Why We Sleep Review For #Careerlions
Not too long ago, I finished reading Why We Sleep by Matthew Walker on my Kindle. I mentioned the book earlier in my blog on the different kinds of sleep. I have distinguished the differences between REM and non-REM sleep and provided you with insights on why you need these different types of sleep to perform like a true #careerlion. Today, I will share with you my thoughts on the book Why We Sleep and some of my favorite insights from the book. Read on if you are interested to know more about Walker’s bestseller that is currently displayed at all the major bookshops.
Let’s start with a disclaimer: Don’t read this book if you want to be in denial about the risks of sacrificing your time asleep. We have all been there, prioritizing yet another Netflix movie or series above our sleep. Choosing our nighttime reading over “looking at the inside of our eyes” (a nice Dutch expression). However, be warned, upon reading this book your guilt will increase exponentially. Having more and more insights about the mental, physical, and societal costs involved with just that extra episode, for instance, will change your perspective forever.
While I was reading this book mostly before bed, I would not necessarily recommend this to those of you with problems falling asleep. This book for sure will worry you and is prone to give you nightmares about the detrimental effects of sleep deprivation. Basically, you will lose sleep over not getting enough sleep.

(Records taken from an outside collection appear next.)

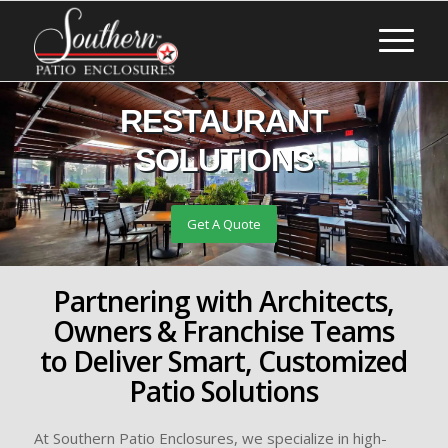
RESTAURANT
SOLUTIONS
Get A Quote
Partnering with Architects,
Owners & Franchise Teams
to Deliver Smart, Customized
Patio Solutions
At Southern Patio Enclosures, we specialize in high-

That said, this book is one of the most interesting books I have read in a while. It answers so many questions as to why you need to, want to, and should strive to sleep a sufficient number of hours a night. He answers questions we all have about sleep. This includes questions about the impact of caffeine, alcohol, and sleeping aids in our sleep. He also talks about our change in sleep patterns across or life cycle. More importantly the impact of sleep on our health, in relation to the big and scary diseases out there like cancer, diabetes, and Alzheimer’s. Walker also taps into the impact of sleep in our work-lives. He also makes the comparison between the sleep of humans and other animals in such a vivid way.
I love how with this book, he is sharing his knowledge about sleep with us all in a very accessible way. He has a brilliant way of selling sleep like it is the biggest invention of all time:
Scientists have discovered a revolutionary new treatment that makes you live longer. It enhances your memory, makes you more attractive. It keeps you slim and lowers food cravings. It protects you from cancer and dementia. It wards off colds and flu. It lowers your risk of heart attacks and stroke, not to mention diabetes. You’ll even feel happier, less depressed, and less anxious. Are you interested?
What I Have Learned From the Book
Some of my favorite facts from the book:
- Dolphins and whales don’t need any REM sleep. Even more remarkable, they can sleep with a half of the brain at a time. The other half of the brain staying awake to maintain life-necessary movements under water.
- In unfamiliar sleep environments, one half of your brain sleeps a little lighter as if it is standing guard perhaps. This is probably why many people’s sleep is affected the first nights in a hotel room.
- Your emotional-IQ is dependent on getting enough REM-sleep.
- “Under-slept employees are not only less productive, less motivated, less creative, less happy, and lazier, but they are also more unethical.”
- Sleeping less will make you fat. Unfortunately, it is not true that you burn more calories while being awake.
- Sleep is the key to both mental and physical performance. If you want to perform well in sports, get your sleeping game on as it accelerates physical recovery from common inflammation, stimulates muscle repair, and helps restock cellular energy in the form of glucose and glycogen.
Are you going to pick up a copy of Why We Sleep? And are you ready to prioritize sleep? How do you plan to do so? Share it with us!
Note: I received a copy of Why We Sleep via Netgalley.